大自然の「大交響曲」とは、雷鳴の轟(とどろき)ではないでしょうか。「ゴロゴロ」、「バリバリ」と言う擬音では表現できないように、腹の底に響き渡るような轟音(ごうおん)が、しかも長く続いています。今もシンバルンの音の何十倍もの音響が、劈(つんざ)くように響きわたっています。雷光は凄まじく、空の端から端に煌(きらめ)きます。雷雨も半端ではありません。窓の下のアスファルトの道の上を叩きつけていますが、『車軸を流す!』と言った表現が一番でしょうか。
ここ中国大陸の南、華南の夏の風物詩の《雷》が、私は大好きです。《男っぽい》というのでしょうか、《男性的で豪胆》というのでしょうか、《大陸的》というのでしょうか、本当に、ほれぼれとしてしまいます。気分が爽快になって、ささいなことなんか、すっかり忘れられます。
かつて、狭い日本での生活に飽き足りなくて、大陸に憧れて、勇んで出かけてきた、多くの青年たちの心意気と、同じものを感じてしまいます。私の父も、その青年期に玄界灘を越え、東シナ海を渡って、奉天(現在の瀋陽)で過ごしたと言っていました。きっと、今日の午後ように、雷鳴が轟き渡る大陸の大交響曲を聞いたのではないでしょうか。「五族協和(漢族、満族、蒙古族、朝鮮族、日本)」という大理想の実現を、純粋に願って、箱庭のような手狭さを嫌う父のような青年たちを、中国大陸に雄飛させたのでしょうか。ある方が、『あの北米のアメリカ合衆国のような国を、満州の大原野に作りたい!』と願ったのだと記された文章を読ませていただきました。ブラジルやハワイや北米に移民していった青年たちのように、同じ純粋な志だったのだと思うのです。ですから決して軍靴や銃で蹂躙するということを意味していなかったのです。

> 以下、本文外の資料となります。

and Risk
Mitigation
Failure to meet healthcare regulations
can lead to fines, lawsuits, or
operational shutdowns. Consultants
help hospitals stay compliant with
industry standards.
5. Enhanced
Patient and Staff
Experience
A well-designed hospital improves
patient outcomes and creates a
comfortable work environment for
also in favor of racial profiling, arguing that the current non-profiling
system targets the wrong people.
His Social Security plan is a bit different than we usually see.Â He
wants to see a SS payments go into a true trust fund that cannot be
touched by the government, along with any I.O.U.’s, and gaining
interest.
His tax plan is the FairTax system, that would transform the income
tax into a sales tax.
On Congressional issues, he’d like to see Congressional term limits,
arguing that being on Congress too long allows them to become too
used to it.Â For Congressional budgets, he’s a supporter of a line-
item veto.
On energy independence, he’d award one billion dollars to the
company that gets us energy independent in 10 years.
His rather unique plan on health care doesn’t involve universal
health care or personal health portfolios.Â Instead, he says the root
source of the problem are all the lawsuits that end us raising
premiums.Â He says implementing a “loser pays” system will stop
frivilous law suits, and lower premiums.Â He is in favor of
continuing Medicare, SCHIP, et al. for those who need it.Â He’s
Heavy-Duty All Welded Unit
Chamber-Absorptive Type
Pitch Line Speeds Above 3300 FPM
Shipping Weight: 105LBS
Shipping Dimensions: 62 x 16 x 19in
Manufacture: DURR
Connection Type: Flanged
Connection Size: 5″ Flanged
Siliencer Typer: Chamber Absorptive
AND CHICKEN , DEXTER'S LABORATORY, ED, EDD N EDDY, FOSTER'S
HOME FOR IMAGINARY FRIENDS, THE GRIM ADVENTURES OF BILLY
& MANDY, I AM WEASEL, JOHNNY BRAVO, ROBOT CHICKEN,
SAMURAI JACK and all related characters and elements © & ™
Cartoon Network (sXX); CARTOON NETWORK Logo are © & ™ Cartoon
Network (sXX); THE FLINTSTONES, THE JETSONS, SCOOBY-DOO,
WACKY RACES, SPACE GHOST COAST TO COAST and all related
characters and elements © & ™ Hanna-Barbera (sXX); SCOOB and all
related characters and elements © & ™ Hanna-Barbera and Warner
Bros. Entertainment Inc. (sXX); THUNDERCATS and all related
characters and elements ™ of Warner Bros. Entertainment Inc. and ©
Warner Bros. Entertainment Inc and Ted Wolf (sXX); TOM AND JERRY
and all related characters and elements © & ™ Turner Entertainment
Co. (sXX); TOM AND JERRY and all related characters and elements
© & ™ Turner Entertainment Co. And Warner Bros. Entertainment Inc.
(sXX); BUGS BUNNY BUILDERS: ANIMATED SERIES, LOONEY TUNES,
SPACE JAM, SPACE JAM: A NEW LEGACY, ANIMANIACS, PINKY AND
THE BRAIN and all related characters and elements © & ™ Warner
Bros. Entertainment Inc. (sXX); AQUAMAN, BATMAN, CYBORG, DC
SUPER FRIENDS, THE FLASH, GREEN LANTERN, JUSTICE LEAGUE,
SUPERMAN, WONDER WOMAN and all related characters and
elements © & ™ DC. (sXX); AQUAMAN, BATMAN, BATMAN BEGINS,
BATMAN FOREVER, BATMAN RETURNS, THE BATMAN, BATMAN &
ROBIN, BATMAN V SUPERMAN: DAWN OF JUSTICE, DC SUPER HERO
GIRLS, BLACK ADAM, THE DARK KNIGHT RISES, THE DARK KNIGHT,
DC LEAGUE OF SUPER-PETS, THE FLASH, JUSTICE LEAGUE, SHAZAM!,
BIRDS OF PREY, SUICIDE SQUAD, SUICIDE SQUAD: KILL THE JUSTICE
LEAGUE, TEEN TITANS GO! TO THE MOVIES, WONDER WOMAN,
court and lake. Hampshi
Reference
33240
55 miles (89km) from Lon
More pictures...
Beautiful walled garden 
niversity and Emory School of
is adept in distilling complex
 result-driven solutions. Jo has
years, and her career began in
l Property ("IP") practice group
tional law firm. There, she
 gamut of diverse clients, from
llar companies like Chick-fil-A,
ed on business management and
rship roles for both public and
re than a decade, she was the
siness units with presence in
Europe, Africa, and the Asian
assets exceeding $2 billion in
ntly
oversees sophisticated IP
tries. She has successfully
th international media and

しかし軍部の独走と暴走で、実に残念な結末を迎えてしまったのは、歴史の事実なわけです。私たち日本人に、アメリカ人が使ったような蔑称を、私たちに日本人も、中国や朝鮮のみなさんに使ったことは事実ですが、驚くほどの親密な友情で中日、韓日の交流があったことも事実です。私が20数年前に訪問した台湾のみなさんは、戦前の日本の統治を懐かしく語ってくださったのです。『あの頃は、家に鍵をかけなくても、盗まれるようなことがなかった時代でした!』とです。これと同じようなことが東南アジアにもあり、きっと中国でも朝鮮半島でも、あったのではないかと思うのです。残留孤児の面倒を見てくださった、中国東北部のみなさんには、悪い感情だけで日本人を見ていなかったことが、そうさせたのではないかと思われ、感謝が溢れてきます。
今学期、中国と日本の交流史を基軸に、学校で講義させていただいたのですが、日本の政治、経済、法制、教育、福祉など、ほとんどの分野で、あまりにも緊密で親密な関係が、長く深くあったことを改めて学んで、中国のみなさんには感謝を忘れてはならないのだと、今さらながら強く思わされています。
この6年の間、実に優れた人格者と出会うことができ、素晴らしく振る舞う青年たちと交わり、その感謝は、さらに大きくなっております。日本人と中国のみなさんとは優劣を決めることなど全くナンセンスなのです。親子のような、兄弟のような、師弟のような、そんな素晴らしい関係史を顧みながら、友人たちとの友情を、喜び楽しんでおります。しかも、彼らの多くは、私と家内とを「一家人yijiaren」と言って接してくれているのです。その気持ちに感激しながら、大好きな雷鳴が、だんだん遠ざかっていく夕方であります。